Heather Oden, MSN, RN, clinical liaison for the nursing extern program, said employing the student nurses allows them to become familiar with the hospital’s environment and the culture on the units.
“As a student, if you move from unit to unit, you don’t get to know the staff, the policies, the processes or where anything is,” Oden said. “When they are employed with us throughout their semesters, they know where everything is; they can find an IV start kit; they know who the charge nurse is; they know who to reach out to for help. We’re growing them to be part of our family long-term.”
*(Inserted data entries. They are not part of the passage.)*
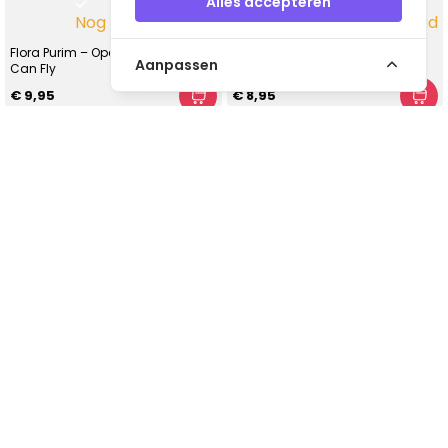
Alles accepteren
Nog 1 op voorraad
Nog 1 op voorraad
Flora Purim – Open Your Eyes You
Santana - Shango
Aanpassen
Can Fly
€ 9,95
€ 8,95
VINYL - CD - AUDIO - FURNITURE - COLLECTABLES
Industrieweg 14 A
2712LB Zoetermeer
Nederland
info@vintagemusicstore.nl
06-36130561 (Whatsapp)
KVK: 27327513
BTW: NL819958657B01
Rosemary Enanga, RN, said she learned about the extern program while she was in nursing school at The University of Texas at Tyler - Palestine Campus and immediately was drawn to the opportunity because of her experience at UT Health Tyler as a patient after a September 2019 car accident that almost claimed her life. She said through the paid extern program she had the opportunity to experience working in the operating room, the unit where she hoped to work full time upon graduation.
“These people were so nice. The supervisor, manager and everyone was so nice, and they were willing to help me as a student,” Enanga said. “It built my confidence and made me really sure of my environment.”
After she graduated nursing school, Enanga was hired full time in the operating room, where she sometimes gets to work alongside the doctor who she credits with saving her life after her car accident.
“It’s home for me. The universe showed me all the signs,” Enanga said. “I’m so happy for UT Health and I’m so proud to be part of the team.”